Gaston Bergheim, de la société « L'affichage stellaire Stephenson and C° » se transformait en quadrumane.

Soudain, comme il dégringolait piteusement devant le café Riche, du haut d'une fougère, il aperçut, par la glace de son coupé, en chemin de fer express, l'aurore blanchissante.
Alice Penthièvre, exquisement moderne, en blouse volontaire d'un an, chapeau tyrolien sur ses cheveux très blonds, couleur de maïs, dit à son maître et seigneur, avec un sourire :
- Avez-vous bien dormi, mauvais singe ?

Félicien Champsaur
In Entrée de clowns, J. Lévy, 1885.

(1) Sur Ernest Molier voir : Carnet d'un clown par Félicien Champsaur.
(2) Dans Dinah Samuel (1882) le premier roman de Champsaur, Patrice Montclar poète devenu banquier lance la publicité lumineuse dans le ciel.
(3) Alice Penthièvre, est un personnage de Dinah Samuel, elle y est "Mademoiselle Sosie" imitatrice de la comédienne Dinah Samuel (Sarah Bernhardt).
(4) En 1882, Jules Lévy organise la première exposition des Arts Incohérents, « une exposition de dessins exécutés par des gens qui ne savent pas dessiner », dans une baraque des Champs-Elysées, il réitère l'expérience la même année chez lui.

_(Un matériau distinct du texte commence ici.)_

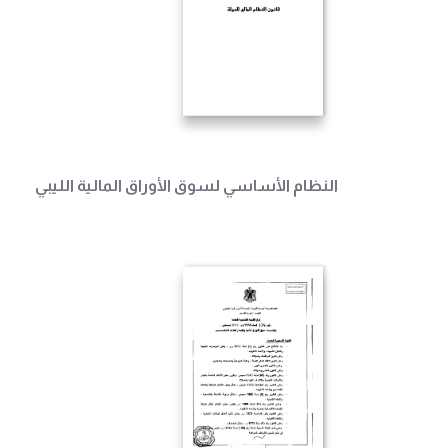
النظام الأساسي لسوق الأوراق المالية الليبي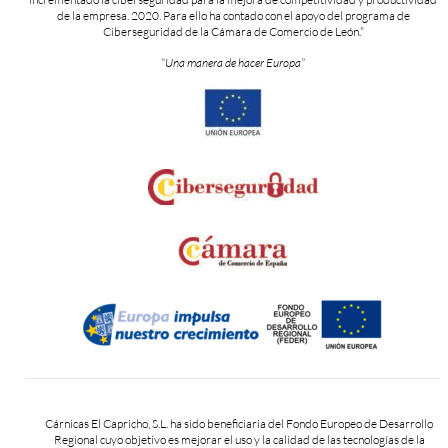
de la empresa. 2020. Para ello ha contado con el apoyo del programa de
Ciberseguridad de la Cámara de Comercio de León.”
“Una manera de hacer Europa”
Cárnicas El Capricho, S.L. ha sido beneficiaria del Fondo Europeo de Desarrollo
Regional cuyo objetivo es mejorar el uso y la calidad de las tecnologías de la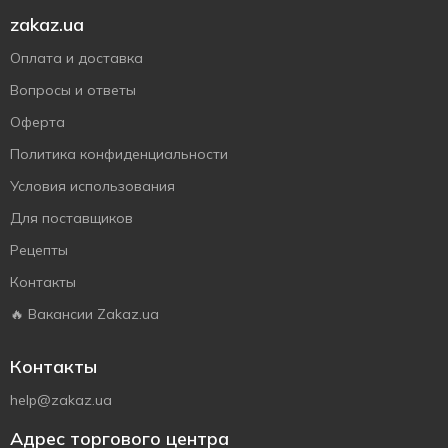
zakaz.ua
Оплата и доставка
Вопросы и ответы
Оферта
Политика конфиденциальности
Условия использования
Для поставщиков
Рецепты
Контакты
🔥 Вакансии Zakaz.ua
Контакты
help@zakaz.ua
Адрес торгового центра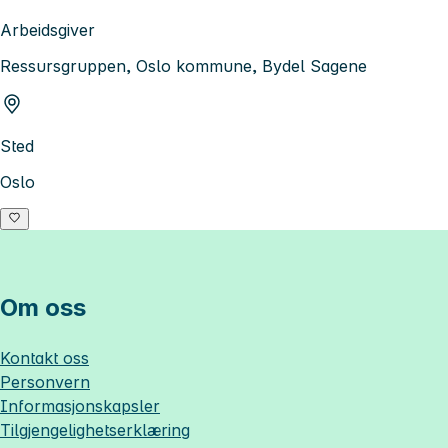
Arbeidsgiver
Ressursgruppen, Oslo kommune, Bydel Sagene
Sted
Oslo
Om oss
Kontakt oss
Personvern
Informasjonskapsler
Tilgjengelighetserklæring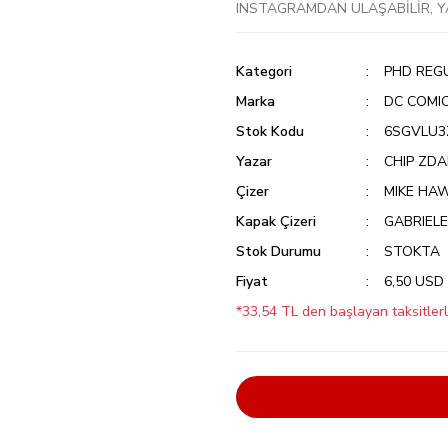
INSTAGRAMDAN ULAŞABİLİR, Y
Kategori
PHD REG
Marka
DC COMI
Stok Kodu
6SGVLU3
Yazar
CHIP ZD
Çizer
MIKE HA
Kapak Çizeri
GABRIELE
Stok Durumu
STOKTA
Fiyat
6,50 USD
*33,54 TL den başlayan taksitlerl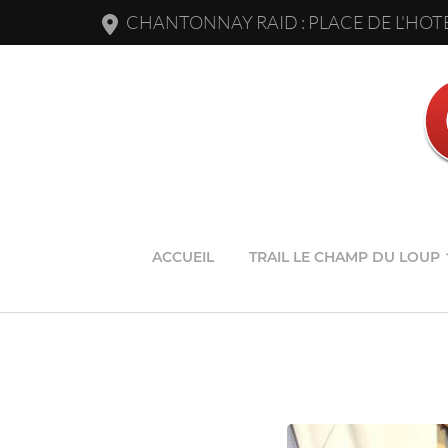
CHANTONNAY RAID : PLACE DE L'HOTE
ACCUEIL
TRAIL LE CHAMP DU LOUP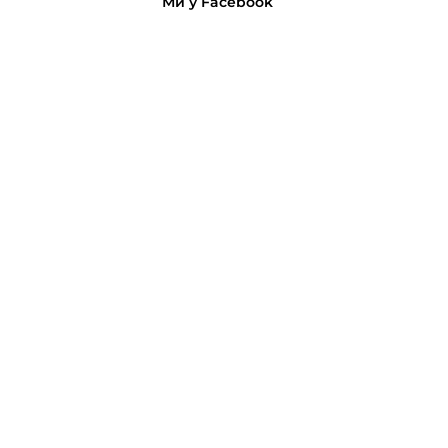
Ми у Facebook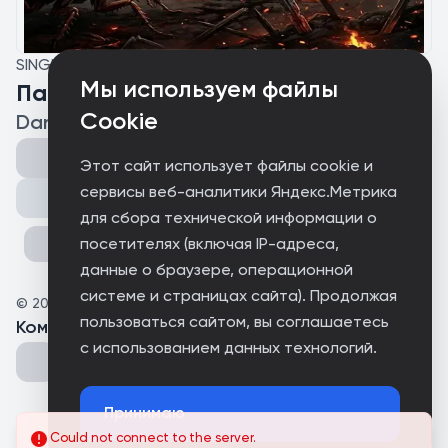
SINGLE
Мы используем файлы
Падение насекомой армии
Cookie
Darkinsect
Этот сайт использует файлы cookie и
сервисы веб-аналитики Яндекс.Метрика
Поделиться
для сбора технической информации о
посетителях (включая IP-адреса,
данные о браузере, операционной
системе и страницах сайта). Продолжая
©
2026
Darkinsect
пользоваться сайтом, вы соглашаетесь
Комментарии
(
0
)
с использованием данных технологий.
Принимаю
Could not connect to the server.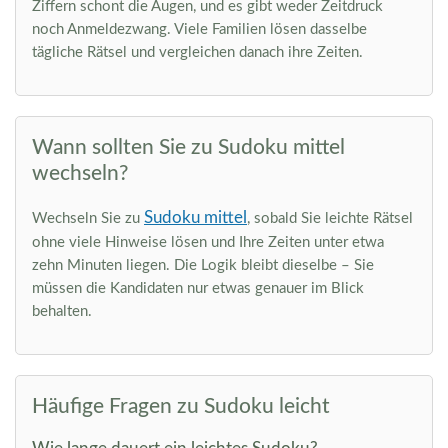
Ziffern schont die Augen, und es gibt weder Zeitdruck
noch Anmeldezwang. Viele Familien lösen dasselbe
tägliche Rätsel und vergleichen danach ihre Zeiten.
Wann sollten Sie zu Sudoku mittel
wechseln?
Sudoku mittel
Wechseln Sie zu
, sobald Sie leichte Rätsel
ohne viele Hinweise lösen und Ihre Zeiten unter etwa
zehn Minuten liegen. Die Logik bleibt dieselbe – Sie
müssen die Kandidaten nur etwas genauer im Blick
behalten.
Häufige Fragen zu Sudoku leicht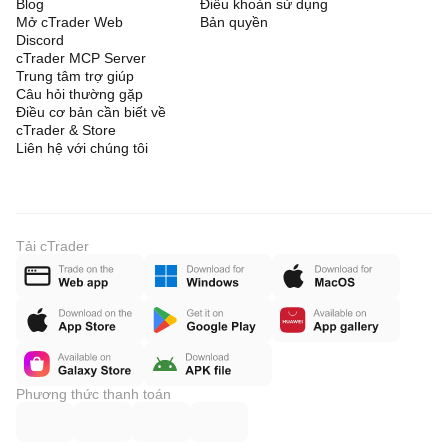
Blog
Điều khoản sử dụng
Mở cTrader Web
Bản quyền
Discord
cTrader MCP Server
Trung tâm trợ giúp
Câu hỏi thường gặp
Điều cơ bản cần biết về
cTrader & Store
Liên hệ với chúng tôi
Tải cTrader
Phương thức thanh toán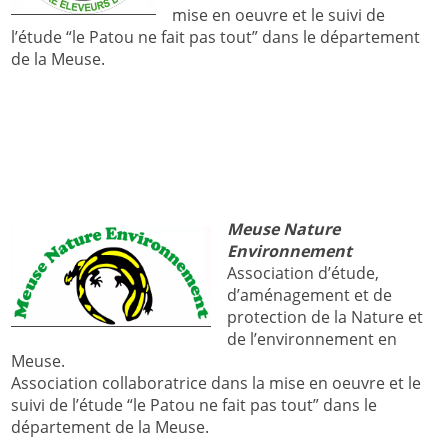
mise en oeuvre et le suivi de
l’étude “le Patou ne fait pas tout” dans le département
de la Meuse.
Meuse Nature
Environnement
Association d’étude,
d’aménagement et de
protection de la Nature et
de l’environnement en
Meuse.
Association collaboratrice dans la mise en oeuvre et le
suivi de l’étude “le Patou ne fait pas tout” dans le
département de la Meuse.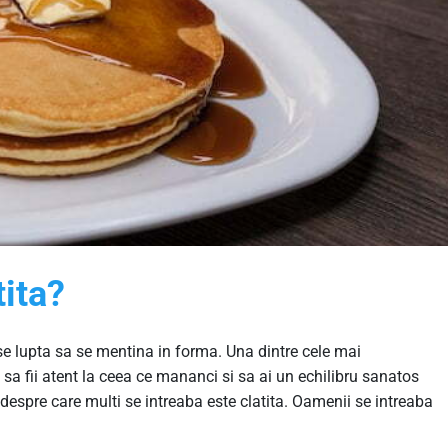
tita?
 se lupta sa se mentina in forma. Una dintre cele mai
 sa fii atent la ceea ce mananci si sa ai un echilibru sanatos
 despre care multi se intreaba este clatita. Oamenii se intreaba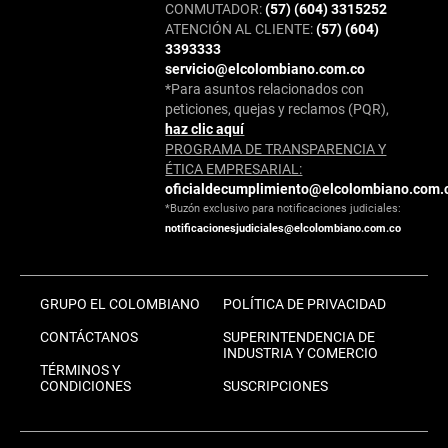
CONMUTADOR:
(57) (604) 3315252
ATENCIÓN AL CLIENTE:
(57) (604)
3393333
servicio@elcolombiano.com.co
*Para asuntos relacionados con
peticiones, quejas y reclamos (PQR),
haz clic aquí
PROGRAMA DE TRANSPARENCIA Y
ÉTICA EMPRESARIAL:
oficialdecumplimiento@elcolombiano.com.
*Buzón exclusivo para notificaciones judiciales:
notificacionesjudiciales@elcolombiano.com.co
GRUPO EL COLOMBIANO
POLÍTICA DE PRIVACIDAD
CONTÁCTANOS
SUPERINTENDENCIA DE
INDUSTRIA Y COMERCIO
TÉRMINOS Y
CONDICIONES
SUSCRIPCIONES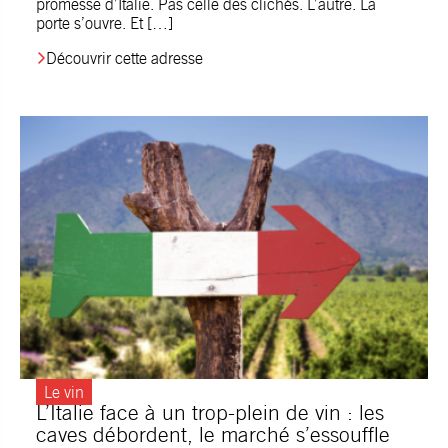
promesse d’Italie. Pas celle des clichés. L’autre. La
porte s’ouvre. Et […]
Découvrir cette adresse
Le vin
L’Italie face à un trop-plein de vin : les
caves débordent, le marché s’essouffle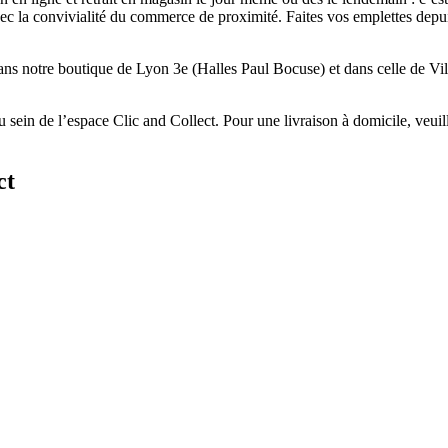
t avec la convivialité du commerce de proximité. Faites vos emplettes dep
dans notre boutique de Lyon 3e (Halles Paul Bocuse) et dans celle de Vil
 sein de l’espace Clic and Collect. Pour une livraison à domicile, veu
ct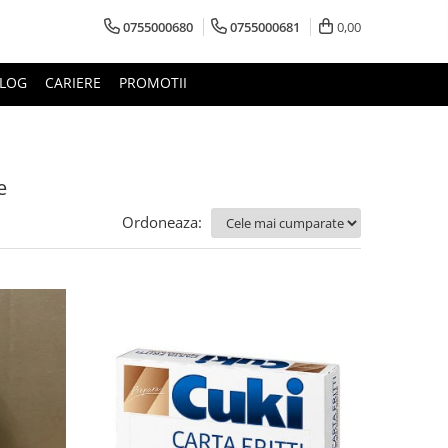
0755000680
0755000681
0,00
LOG
CARIERE
PROMOTII
e
Ordoneaza: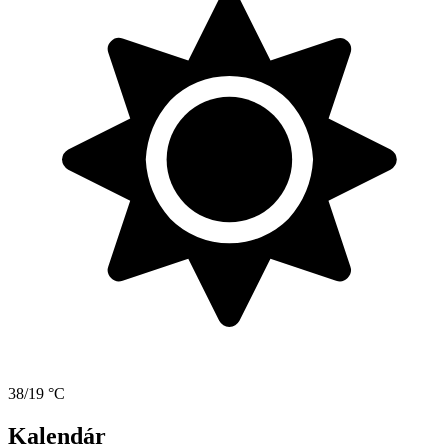
38/19 °C
Kalendár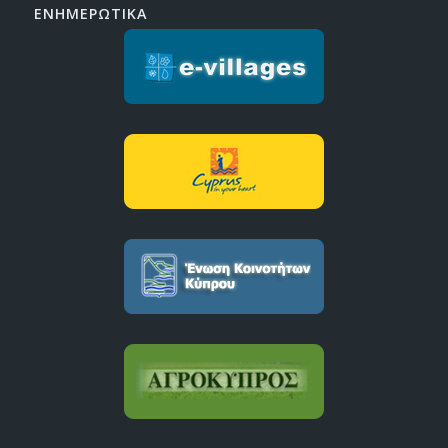
ΕΝΗΜΕΡΩΤΙΚΑ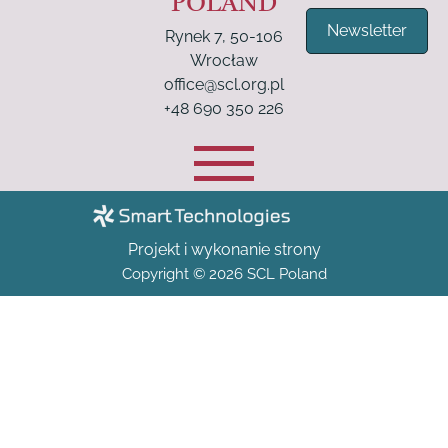
POLAND
Newsletter
Rynek 7, 50-106
Wrocław
office@scl.org.pl
+48 690 350 226
Projekt i wykonanie strony
Copyright © 2026 SCL Poland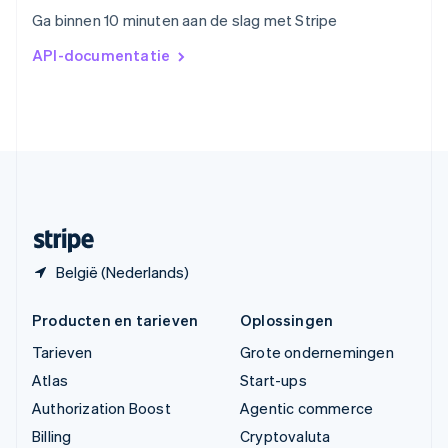
Vasteland van China
Ga binnen 10 minuten aan de slag met Stripe
简体中文
English
Verenigd Koninkrijk
API-documentatie
English
Verenigde Arabische Emiraten
English
Verenigde Staten
English
Español
简体中文
Zweden
Svenska
English
Zwitserland
Deutsch
Français
Italiano
English
België (Nederlands)
Producten en tarieven
Oplossingen
Tarieven
Grote ondernemingen
Atlas
Start-ups
Authorization Boost
Agentic commerce
Billing
Cryptovaluta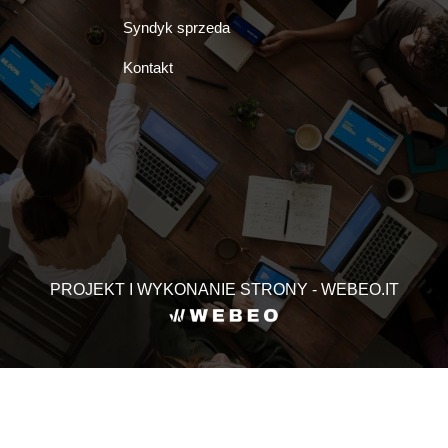
Syndyk sprzeda
Kontakt
PROJEKT I WYKONANIE STRONY - WEBEO.IT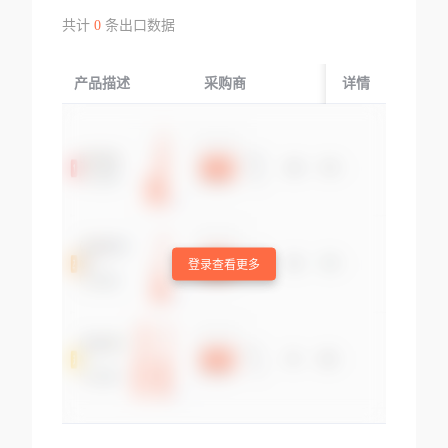
共计
0
条出口数据
产品描述
采购商
起运国/地区
详情
登录查看更多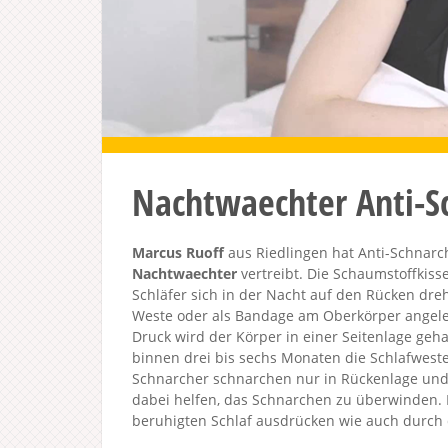
Nachtwaechter Anti-S
Marcus Ruoff
aus Riedlingen hat Anti-Schnarch
Nachtwaechter
vertreibt. Die Schaumstoffkiss
Schläfer sich in der Nacht auf den Rücken dreh
Weste oder als Bandage am Oberkörper angeleg
Druck wird der Körper in einer Seitenlage geh
binnen drei bis sechs Monaten die Schlafweste 
Schnarcher schnarchen nur in Rückenlage und
dabei helfen, das Schnarchen zu überwinden. 
beruhigten Schlaf ausdrücken wie auch durch d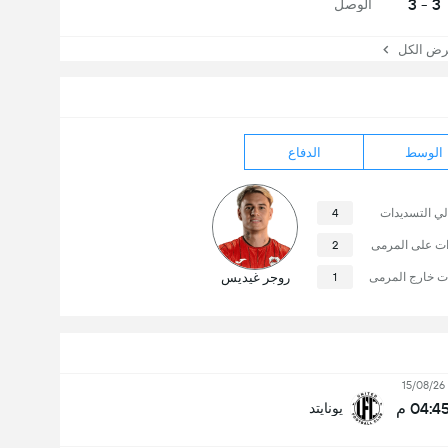
3 - 3
الوصل
 الكل
الوسط
الدفاع
لي التسديدات
4
ات على المرمى
2
ت خارج المرمى
1
روجر غيديس
15/08/26
04:4 م
يونايتد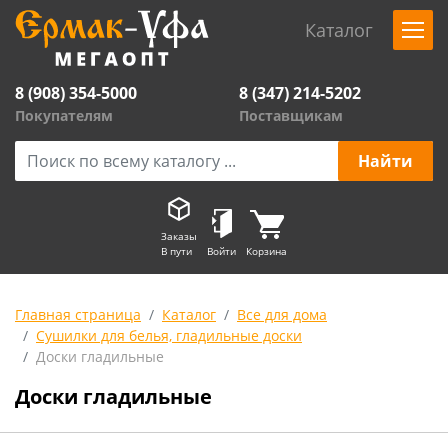
Каталог
8 (908) 354-5000
8 (347) 214-5202
Покупателям
Поставщикам
Заказы
В пути
Войти
Корзина
Главная страница
Каталог
Все для дома
Сушилки для белья, гладильные доски
Доски гладильные
Доски гладильные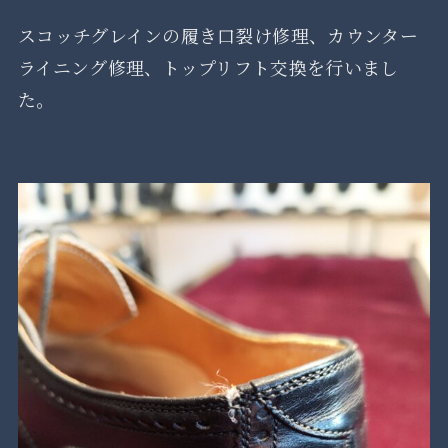
スコッチグレインの履き口裂け修理、カウンター
ライニング修理、トップリフト交換を行いまし
た。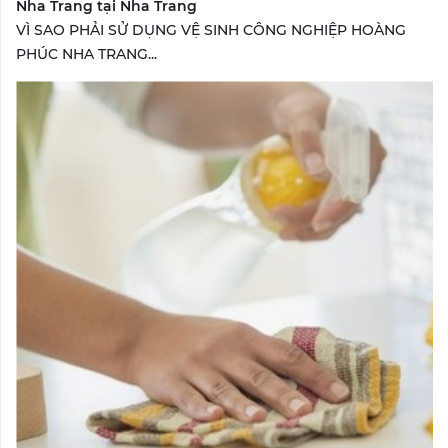
Nha Trang tại Nha Trang
VÌ SAO PHẢI SỬ DỤNG VỆ SINH CÔNG NGHIỆP HOÀNG
PHÚC NHA TRANG...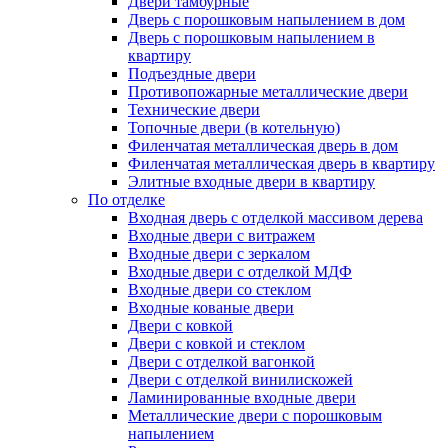
Двери тамбурные
Дверь с порошковым напылением в дом
Дверь с порошковым напылением в
квартиру
Подъездные двери
Противопожарные металлические двери
Технические двери
Топочные двери (в котельную)
Филенчатая металлическая дверь в дом
Филенчатая металлическая дверь в квартиру
Элитные входные двери в квартиру
По отделке
Входная дверь с отделкой массивом дерева
Входные двери с витражем
Входные двери с зеркалом
Входные двери с отделкой МДФ
Входные двери со стеклом
Входные кованые двери
Двери с ковкой
Двери с ковкой и стеклом
Двери с отделкой вагонкой
Двери с отделкой винилискожей
Ламинированные входные двери
Металлические двери с порошковым
напылением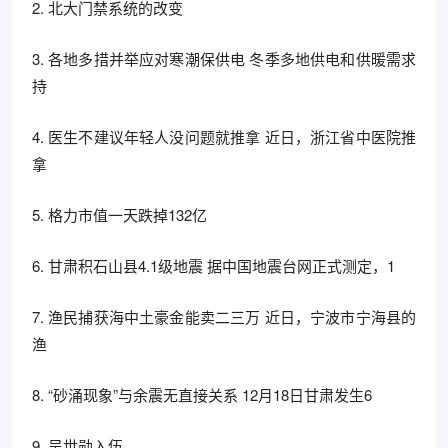
2. 北大门禁系统的改变
3. 各地多措并举应对寒潮保供电 冬季多地供电和供暖需求
持
4. 医生不建议年轻人没问题就推拿 近日，浙江省中医院推
拿
5. 格力市值一天跌掉132亿
6. 甘肃积石山县4.1级地震 据中国地震台网正式测定，1
7. 渔民捕获海中土豪金能卖二三万 近日，宁波市宁海县的
渔
8. “砂涌现象”与余震无直接关系 12月18日甘肃发生6
9. 吴世勋入伍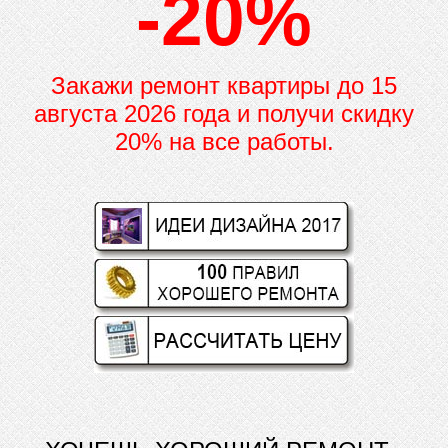
-20%
Закажи ремонт квартиры до
15
августа 2026 года и получи скидку
20% на все работы.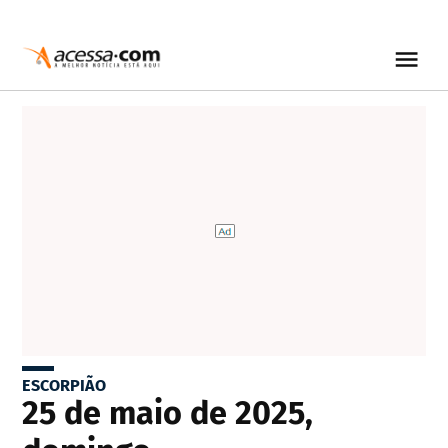
ESCORPIÃO
25 de maio de 2025,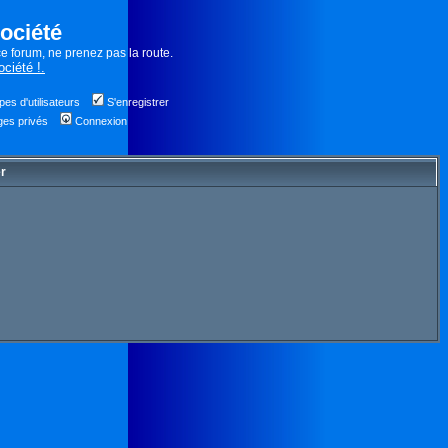
ociété
e forum, ne prenez pas la route.
ociété !.
es d'utilisateurs
S'enregistrer
ges privés
Connexion
er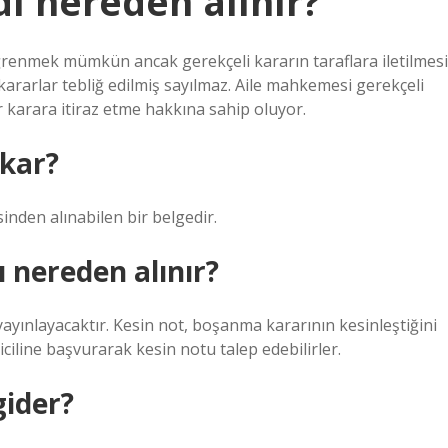
ı nereden alınır?
ğrenmek mümkün ancak gerekçeli kararın taraflara iletilmesi
kararlar tebliğ edilmiş sayılmaz. Aile mahkemesi gerekçeli
ar karara itiraz etme hakkına sahip oluyor.
kar?
nden alınabilen bir belgedir.
 nereden alınır?
yınlayacaktır. Kesin not, boşanma kararının kesinleştiğini
ciline başvurarak kesin notu talep edebilirler.
ider?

C'est en 1883 qu'aura lieu la première exposition "officielle". Voir : Les Arts Incohérents.
(5) Dans la réédition de 1926 de Entrée de Clown aux éditions de la Nouvelle Revue Critique, Champsaur donne le nom de l'artiste, Mlle***, devient Mlle Valtesse. Lucie Emilie de la Bigne, dit Valtesse (1848 / 1859 (?)-1910), surnommée "l'Union des peintres" la célèbre demi-mondaine, débuta sur scène dans Orphée aux enfers de Jacques Offenbach, elle est "Altesse" dans Idylle saphique de Liane de Pougy. Félix Fénéon, ne cachait pas le nom de l'auteure de Lézards cohérents, dans le compte-rendu de l'exposition des Arts Incohérents du 15 octobre au 15 novembre qu'il fit pour la Libre Revue du 1er novembre 1883 : "Mlle Valtesse de la Bigne expose : Lézards cohérents. Ces deux sauriens sont dans une position que ma plume ne saurait décrire sans se teindre d'un chaste vermillon."